### Exercise description
Pull every line from the records that has the word "lines" in it.

Data records:
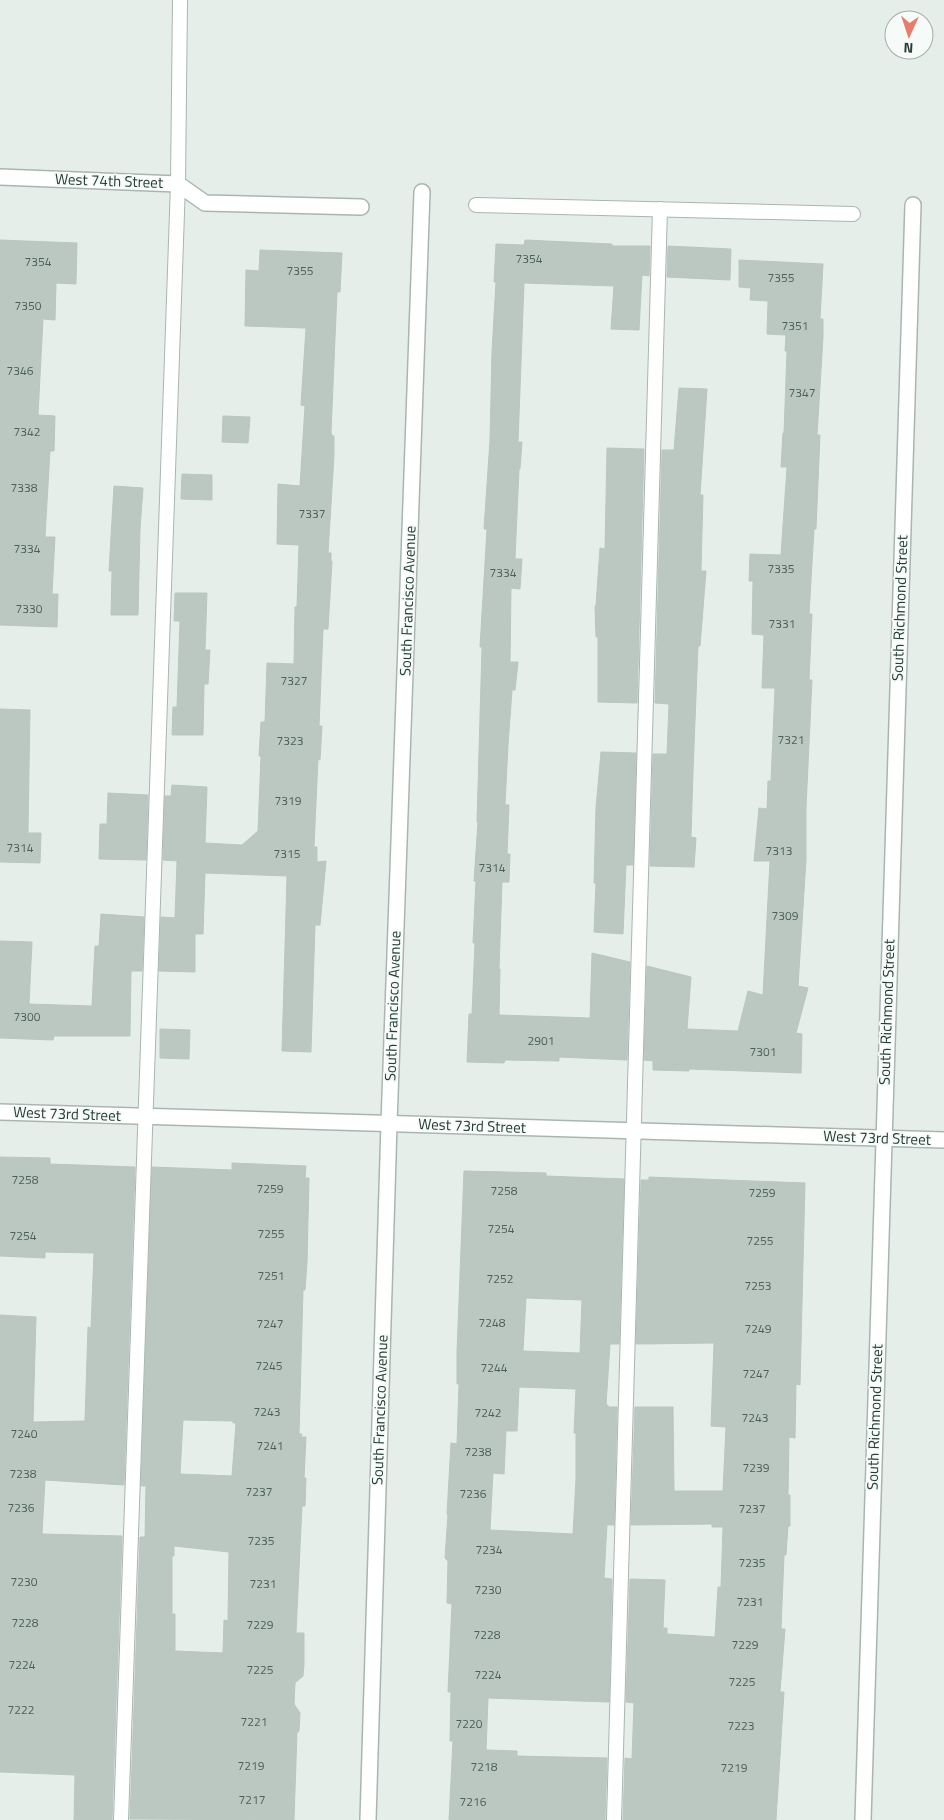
<svg xmlns="http://www.w3.org/2000/svg" width="944" height="1820" viewBox="0 0 944 1820" font-family="'Titillium Web',sans-serif">
<style>
.building{fill:#bbc8c2;stroke:#b9c7c0;fill-rule:evenodd}
.lines{fill:none;stroke-linecap:round;stroke-linejoin:round}
.lane-casing{stroke:#a9b6b0;stroke-width:16}
.street-casing{stroke:#a9b6b0;stroke-width:18}
.lane{stroke:#fff;stroke-width:14}
.street{stroke:#fff;stroke-width:15}
.labels{text-anchor:middle;stroke-width:4;stroke-linejoin:round;paint-order:stroke}
.number-label{font-size:12px;fill:#4b6059}
.street-label{font-size:15px;fill:#263e36;stroke:#f6faf8}
</style>
<rect width="100%" height="100%" fill="#e6eee9"/>
<g class="building">
<polygon points="0,240 77,243 76,284 56,283 55,320 43,319 38,415 55,416 54,451 50,451 45,537 55,537 52,594 58,594 57,627 0,625"/>
<polygon points="525,240 612,244 612,246 650,246 649,276 642,275 639,330 611,329 614,286 524,283 518,442 522,442 520,469 519,469 515,559 522,559 520,589 511,588 510,662 518,662 515,690 512,690 508,745 505,805 509,805 507,854 510,854 509,882 502,882 499,969 500,969 499,1015 590,1018 592,953 630,962 627,1060 559,1057 559,1061 505,1060 504,1063 467,1062 469,1014 472,1014 475,943 473,943 476,881 474,881 478,822 477,822 482,647 480,647 487,529 484,529 490,440 492,352 496,282 494,282 496,244 524,245"/>
<polygon points="668,246 731,249 730,280 667,277"/>
<polygon points="260,250 342,253 340,292 337,292 331,432 332,436 334,436 334,456 328,553 331,553 331,561 332,561 328,629 323,629 319,726 322,726 320,760 318,759 314,847 317,847 317,862 326,861 320,925 315,925 311,1052 282,1051 287,876 205,873 203,934 195,934 195,972 159,971 161,917 175,918 177,861 163,860 165,796 171,796 172,785 207,787 205,843 242,845 258,831 261,756 259,756 261,722 265,722 267,663 294,664 295,607 297,607 299,545 277,544 278,484 300,486 305,406 301,405 306,328 245,326 246,270 259,271"/>
<polygon points="739,260 823,264 820,319 823,319 823,337 817,435 820,435 816,529 814,529 809,614 812,614 809,680 812,680 806,808 806,860 798,986 808,988 796,1033 802,1034 801,1073 689,1069 689,1071 653,1070 653,1061 644,1060 647,966 691,977 687,1029 738,1031 748,991 763,995 770,861 754,861 759,808 767,809 768,781 771,781 775,688 762,688 764,635 752,634 753,581 749,581 750,554 781,555 787,467 781,467 783,433 784,433 787,351 785,351 786,335 767,334 768,301 750,300 751,288 739,287"/>
<polygon points="679,388 707,389 700,495 703,495 701,571 706,571 700,646 698,646 693,772 691,837 696,838 694,867 650,866 653,754 667,754 669,704 655,703 662,450 674,450"/>
<polygon points="223,416 250,417 248,443 222,442"/>
<polygon points="607,448 644,449 637,703 598,702 598,637 596,637 595,606 596,606 600,548 605,549"/>
<polygon points="182,474 212,475 212,500 181,499"/>
<polygon points="114,486 143,488 140,529 138,615 111,615 112,571 109,571"/>
<polygon points="175,593 207,593 205,650 210,650 208,684 204,684 203,735 172,735 173,707 177,707 180,621 174,621"/>
<polygon points="0,709 30,710 28,833 41,833 40,863 0,862"/>
<polygon points="601,752 636,753 633,865 626,865 623,934 594,932 596,883 594,883 596,808"/>
<polygon points="108,793 148,795 146,860 99,859 100,824 107,824"/>
<polygon points="101,914 144,917 142,971 131,971 130,1036 54,1036 53,1040 0,1038 0,941 32,942 29,1004 92,1006 95,946 99,946"/>
<polygon points="160,1029 190,1030 189,1059 160,1058"/>
<polygon points="0,1157 50,1158 50,1164 135,1167 124,1485 45,1480 42,1534 122,1536 112,1820 74,1820 75,1775 0,1772 0,1315 36,1317 33,1422 85,1421 88,1327 91,1328 94,1253 45,1252 45,1258 0,1256"/>
<path d="M232 1163 306 1166 305 1178H309L307 1263 305 1290H303L299 1434H302L301 1437H306L304 1478H306L305 1506H302L296 1633H304V1664L303 1676 295 1683 294 1704 300 1713 299 1731 297 1733 294 1820 130 1819 140 1537H145L146 1486H141L152 1167 232 1170ZM183 1420 233 1421V1423H236L232 1476 180 1474ZM174 1546 229 1552 228 1621 224 1620 223 1653 175 1651V1614H172V1556H174Z"/>
<path d="M464 1171 546 1173V1176L624 1179 619 1344H610L606 1405H608V1407H617L614 1525H607L604 1578 612 1579 609 1702 488 1698 486 1750 517 1751V1756L607 1758 605 1820H449L453 1741H450L451 1692H448L452 1604 447 1603 448 1561 445 1558 448 1514H447L451 1443 457 1444 459 1384H457V1352ZM526 1298 582 1300 580 1353 523 1351ZM519 1387 576 1389 574 1433H576V1479L573 1534 490 1530 493 1473 504 1474 506 1431H517Z"/>
<polygon points="649,1177 805,1183 800,1385 796,1384 795,1438 789,1437 788,1495 790,1495 790,1526 788,1526 786,1555 784,1555 781,1629 785,1629 780,1692 784,1692 776,1820 623,1820 625,1758 632,1759 634,1703 626,1702 630,1579 665,1580 663,1628 667,1628 667,1634 715,1637 718,1587 721,1587 723,1527 712,1527 712,1524 631,1525 635,1407 673,1407 674,1491 723,1491 726,1427 711,1426 714,1343 636,1344 641,1180 649,1180"/>
</g>
<g class="lines">
<defs>
<g id="lane">
<polyline points="476,205 853,214"/>
<polyline points="121,1820 178,184 180,0"/>
<polyline points="614,1820 660,209"/>
</g>
<g id="street">
<polyline points="0,177 178,184 205,203 361,207"/>
<polyline points="0,1112 944,1140"/>
<polyline points="368,1820 389,1124 422,192"/>
<polyline points="863,1820 913,205"/>
</g>
</defs>
<use href="#lane" class="lane-casing"/>
<use href="#street" class="street-casing"/>
<use href="#lane" class="lane"/>
<use href="#street" class="street"/>
</g>
<g class="labels">
<g class="number-label">
<text x="529" y="263">7354</text>
<text x="38" y="266">7354</text>
<text x="300" y="275">7355</text>
<text x="781" y="282">7355</text>
<text x="28" y="310">7350</text>
<text x="795" y="330">7351</text>
<text x="20" y="375">7346</text>
<text x="802" y="397">7347</text>
<text x="27" y="436">7342</text>
<text x="24" y="492">7338</text>
<text x="312" y="518">7337</text>
<text x="27" y="553">7334</text>
<text x="781" y="573">7335</text>
<text x="503" y="577">7334</text>
<text x="29" y="613">7330</text>
<text x="782" y="628">7331</text>
<text x="294" y="685">7327</text>
<text x="791" y="744">7321</text>
<text x="290" y="745">7323</text>
<text x="288" y="805">7319</text>
<text x="20" y="852">7314</text>
<text x="779" y="855">7313</text>
<text x="287" y="858">7315</text>
<text x="492" y="872">7314</text>
<text x="785" y="920">7309</text>
<text x="27" y="1021">7300</text>
<text x="541" y="1045">2901</text>
<text x="763" y="1056">7301</text>
<text x="25" y="1184">7258</text>
<text x="270" y="1193">7259</text>
<text x="504" y="1195">7258</text>
<text x="762" y="1197">7259</text>
<text x="501" y="1233">7254</text>
<text x="271" y="1238">7255</text>
<text x="23" y="1240">7254</text>
<text x="760" y="1245">7255</text>
<text x="271" y="1280">7251</text>
<text x="500" y="1283">7252</text>
<text x="758" y="1290">7253</text>
<text x="492" y="1327">7248</text>
<text x="270" y="1328">7247</text>
<text x="758" y="1333">7249</text>
<text x="269" y="1370">7245</text>
<text x="494" y="1372">7244</text>
<text x="756" y="1378">7247</text>
<text x="267" y="1416">7243</text>
<text x="488" y="1417">7242</text>
<text x="755" y="1422">7243</text>
<text x="24" y="1438">7240</text>
<text x="270" y="1450">7241</text>
<text x="478" y="1456">7238</text>
<text x="756" y="1472">7239</text>
<text x="23" y="1478">7238</text>
<text x="259" y="1496">7237</text>
<text x="473" y="1498">7236</text>
<text x="21" y="1512">7236</text>
<text x="752" y="1513">7237</text>
<text x="261" y="1545">7235</text>
<text x="489" y="1554">7234</text>
<text x="752" y="1567">7235</text>
<text x="24" y="1586">7230</text>
<text x="263" y="1588">7231</text>
<text x="488" y="1594">7230</text>
<text x="750" y="1606">7231</text>
<text x="25" y="1627">7228</text>
<text x="260" y="1629">7229</text>
<text x="487" y="1639">7228</text>
<text x="745" y="1649">7229</text>
<text x="22" y="1669">7224</text>
<text x="260" y="1674">7225</text>
<text x="488" y="1679">7224</text>
<text x="742" y="1686">7225</text>
<text x="21" y="1714">7222</text>
<text x="254" y="1726">7221</text>
<text x="469" y="1728">7220</text>
<text x="741" y="1730">7223</text>
<text x="251" y="1770">7219</text>
<text x="484" y="1771">7218</text>
<text x="734" y="1772">7219</text>
<text x="252" y="1804">7217</text>
<text x="473" y="1806">7216</text>
</g>
<g class="street-label">
<text transform="translate(109 181) rotate(2)" y="5">West 74th Street</text>
<text transform="translate(408 601) rotate(-88)" y="5">South Francisco Avenue</text>
<text transform="translate(900 608) rotate(-88)" y="5">South Richmond Street</text>
<text transform="translate(393 1006) rotate(-88)" y="5">South Francisco Avenue</text>
<text transform="translate(887 1012) rotate(-88)" y="5">South Richmond Street</text>
<text transform="translate(67 1114) rotate(2)" y="5">West 73rd Street</text>
<text transform="translate(472 1126) rotate(2)" y="5">West 73rd Street</text>
<text transform="translate(877 1138) rotate(2)" y="5">West 73rd Street</text>
<text transform="translate(380 1410) rotate(-88)" y="5">South Francisco Avenue</text>
<text transform="translate(875 1417) rotate(-88)" y="5">South Richmond Street</text>
</g>
</g>
<g transform="translate(909 35) rotate(183)"><circle r="24" fill="#f6faf8" stroke="#a3afaa"/>
<path d="M0-4L9 19L0 12L-9 19Z" fill="#e67e6b"/>
<text y="-8" font-size="14" font-weight="bold" text-anchor="middle" fill="#263e36">N</text>
</g>
</svg>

### Written answer
.lines{fill:none;stroke-linecap:round;stroke-linejoin:round}
<g class="lines">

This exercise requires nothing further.